* WORK TASK: Give back an exact copy of the lines from the start of the material through the line bearing "cell phone: none". Include both ends and nothing else.

* DATA:
========================================
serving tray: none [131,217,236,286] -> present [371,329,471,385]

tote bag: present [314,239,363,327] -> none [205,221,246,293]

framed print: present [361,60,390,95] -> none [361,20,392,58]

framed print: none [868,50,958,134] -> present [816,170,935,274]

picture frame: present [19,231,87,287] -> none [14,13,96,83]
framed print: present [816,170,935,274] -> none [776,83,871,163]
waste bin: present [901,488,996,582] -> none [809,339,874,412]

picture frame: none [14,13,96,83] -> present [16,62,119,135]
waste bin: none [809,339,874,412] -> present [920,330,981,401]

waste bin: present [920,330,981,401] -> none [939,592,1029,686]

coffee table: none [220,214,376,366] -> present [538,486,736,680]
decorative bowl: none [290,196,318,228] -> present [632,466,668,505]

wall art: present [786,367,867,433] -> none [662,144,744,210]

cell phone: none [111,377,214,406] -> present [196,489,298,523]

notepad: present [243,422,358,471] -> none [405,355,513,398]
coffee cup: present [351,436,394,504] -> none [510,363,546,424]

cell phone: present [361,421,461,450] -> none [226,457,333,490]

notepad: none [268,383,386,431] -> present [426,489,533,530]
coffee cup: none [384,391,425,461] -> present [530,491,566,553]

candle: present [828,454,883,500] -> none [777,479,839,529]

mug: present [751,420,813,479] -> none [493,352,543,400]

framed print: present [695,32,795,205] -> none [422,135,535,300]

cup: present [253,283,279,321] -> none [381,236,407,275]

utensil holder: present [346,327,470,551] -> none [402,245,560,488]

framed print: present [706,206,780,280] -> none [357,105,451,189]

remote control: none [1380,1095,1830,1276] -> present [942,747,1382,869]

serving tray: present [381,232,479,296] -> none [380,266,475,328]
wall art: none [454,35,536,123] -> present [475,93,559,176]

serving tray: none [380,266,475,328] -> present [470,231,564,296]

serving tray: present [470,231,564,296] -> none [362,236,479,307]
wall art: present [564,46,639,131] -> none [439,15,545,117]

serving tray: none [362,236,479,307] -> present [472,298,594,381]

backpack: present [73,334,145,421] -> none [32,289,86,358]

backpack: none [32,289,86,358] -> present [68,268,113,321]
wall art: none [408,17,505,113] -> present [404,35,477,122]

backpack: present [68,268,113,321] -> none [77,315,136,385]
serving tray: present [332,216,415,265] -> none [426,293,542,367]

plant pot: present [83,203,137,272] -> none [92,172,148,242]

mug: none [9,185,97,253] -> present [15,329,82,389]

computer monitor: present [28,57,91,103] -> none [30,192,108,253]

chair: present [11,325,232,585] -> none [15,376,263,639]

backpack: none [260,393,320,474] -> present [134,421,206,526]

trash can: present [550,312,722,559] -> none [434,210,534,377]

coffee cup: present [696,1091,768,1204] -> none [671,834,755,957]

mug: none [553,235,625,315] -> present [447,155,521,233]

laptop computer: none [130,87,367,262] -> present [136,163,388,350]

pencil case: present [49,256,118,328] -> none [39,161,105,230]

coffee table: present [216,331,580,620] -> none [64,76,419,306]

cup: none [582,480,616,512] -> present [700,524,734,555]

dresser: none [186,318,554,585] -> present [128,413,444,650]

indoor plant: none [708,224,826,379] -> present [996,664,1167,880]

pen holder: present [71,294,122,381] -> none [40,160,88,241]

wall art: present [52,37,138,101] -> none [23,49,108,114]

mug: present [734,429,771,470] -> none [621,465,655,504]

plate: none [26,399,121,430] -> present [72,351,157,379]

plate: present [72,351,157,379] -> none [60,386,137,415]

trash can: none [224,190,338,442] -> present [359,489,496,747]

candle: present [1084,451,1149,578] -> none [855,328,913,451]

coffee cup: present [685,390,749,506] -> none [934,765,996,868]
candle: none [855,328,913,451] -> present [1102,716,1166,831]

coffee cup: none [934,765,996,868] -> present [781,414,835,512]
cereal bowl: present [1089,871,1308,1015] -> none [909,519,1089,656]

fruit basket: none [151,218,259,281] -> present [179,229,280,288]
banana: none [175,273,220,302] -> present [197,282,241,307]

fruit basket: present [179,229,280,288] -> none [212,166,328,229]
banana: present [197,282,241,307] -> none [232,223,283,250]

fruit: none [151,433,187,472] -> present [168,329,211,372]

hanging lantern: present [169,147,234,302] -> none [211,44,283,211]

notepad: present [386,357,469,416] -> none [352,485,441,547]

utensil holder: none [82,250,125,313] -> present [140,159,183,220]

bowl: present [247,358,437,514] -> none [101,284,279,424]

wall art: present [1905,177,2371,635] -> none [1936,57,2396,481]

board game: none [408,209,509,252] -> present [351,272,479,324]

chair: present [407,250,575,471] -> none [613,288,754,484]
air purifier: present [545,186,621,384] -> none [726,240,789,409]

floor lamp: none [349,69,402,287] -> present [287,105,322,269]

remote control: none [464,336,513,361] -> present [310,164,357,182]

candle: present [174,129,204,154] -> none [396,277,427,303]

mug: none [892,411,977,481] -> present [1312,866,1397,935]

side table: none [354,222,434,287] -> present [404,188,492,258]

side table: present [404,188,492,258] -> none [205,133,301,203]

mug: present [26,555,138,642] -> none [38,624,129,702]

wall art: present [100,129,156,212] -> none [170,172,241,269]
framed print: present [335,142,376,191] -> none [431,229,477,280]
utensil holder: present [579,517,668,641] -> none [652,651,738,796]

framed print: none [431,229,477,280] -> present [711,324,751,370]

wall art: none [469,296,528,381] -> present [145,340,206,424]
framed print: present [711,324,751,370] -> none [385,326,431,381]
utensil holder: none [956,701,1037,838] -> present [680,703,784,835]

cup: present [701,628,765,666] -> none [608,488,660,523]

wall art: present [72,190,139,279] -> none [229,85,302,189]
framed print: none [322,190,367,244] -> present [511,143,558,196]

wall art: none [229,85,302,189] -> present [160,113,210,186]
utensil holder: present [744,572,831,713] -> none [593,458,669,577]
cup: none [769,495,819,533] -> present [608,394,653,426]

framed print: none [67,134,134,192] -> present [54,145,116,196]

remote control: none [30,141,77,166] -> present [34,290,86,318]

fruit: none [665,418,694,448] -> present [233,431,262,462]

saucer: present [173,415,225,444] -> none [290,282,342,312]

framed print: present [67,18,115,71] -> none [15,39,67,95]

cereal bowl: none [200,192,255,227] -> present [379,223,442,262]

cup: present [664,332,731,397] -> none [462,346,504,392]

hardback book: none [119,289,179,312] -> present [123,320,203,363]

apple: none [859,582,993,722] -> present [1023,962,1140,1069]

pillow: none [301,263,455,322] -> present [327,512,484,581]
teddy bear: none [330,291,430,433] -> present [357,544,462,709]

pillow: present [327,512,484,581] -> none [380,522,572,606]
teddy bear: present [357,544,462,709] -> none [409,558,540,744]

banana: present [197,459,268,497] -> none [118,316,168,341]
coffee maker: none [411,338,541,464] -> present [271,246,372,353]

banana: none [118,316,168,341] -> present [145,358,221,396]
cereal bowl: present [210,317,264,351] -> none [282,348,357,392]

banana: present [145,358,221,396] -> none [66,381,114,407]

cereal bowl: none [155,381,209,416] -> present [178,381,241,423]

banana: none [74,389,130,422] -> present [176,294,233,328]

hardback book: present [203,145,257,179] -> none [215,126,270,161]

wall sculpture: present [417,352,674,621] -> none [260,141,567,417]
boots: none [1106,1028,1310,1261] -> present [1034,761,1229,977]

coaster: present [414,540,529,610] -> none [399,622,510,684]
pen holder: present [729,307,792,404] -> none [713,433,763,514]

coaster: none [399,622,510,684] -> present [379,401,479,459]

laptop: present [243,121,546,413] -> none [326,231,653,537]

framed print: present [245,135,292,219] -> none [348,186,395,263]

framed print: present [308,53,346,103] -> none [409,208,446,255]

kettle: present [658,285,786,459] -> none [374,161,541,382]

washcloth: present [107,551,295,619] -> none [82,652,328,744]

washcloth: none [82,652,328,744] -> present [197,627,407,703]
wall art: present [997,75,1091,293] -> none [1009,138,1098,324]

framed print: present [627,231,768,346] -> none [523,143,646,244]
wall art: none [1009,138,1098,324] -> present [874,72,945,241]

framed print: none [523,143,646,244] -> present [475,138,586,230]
========================================
* WRITTEN RESPONSE:
serving tray: none [131,217,236,286] -> present [371,329,471,385]

tote bag: present [314,239,363,327] -> none [205,221,246,293]

framed print: present [361,60,390,95] -> none [361,20,392,58]

framed print: none [868,50,958,134] -> present [816,170,935,274]

picture frame: present [19,231,87,287] -> none [14,13,96,83]
framed print: present [816,170,935,274] -> none [776,83,871,163]
waste bin: present [901,488,996,582] -> none [809,339,874,412]

picture frame: none [14,13,96,83] -> present [16,62,119,135]
waste bin: none [809,339,874,412] -> present [920,330,981,401]

waste bin: present [920,330,981,401] -> none [939,592,1029,686]

coffee table: none [220,214,376,366] -> present [538,486,736,680]
decorative bowl: none [290,196,318,228] -> present [632,466,668,505]

wall art: present [786,367,867,433] -> none [662,144,744,210]

cell phone: none [111,377,214,406] -> present [196,489,298,523]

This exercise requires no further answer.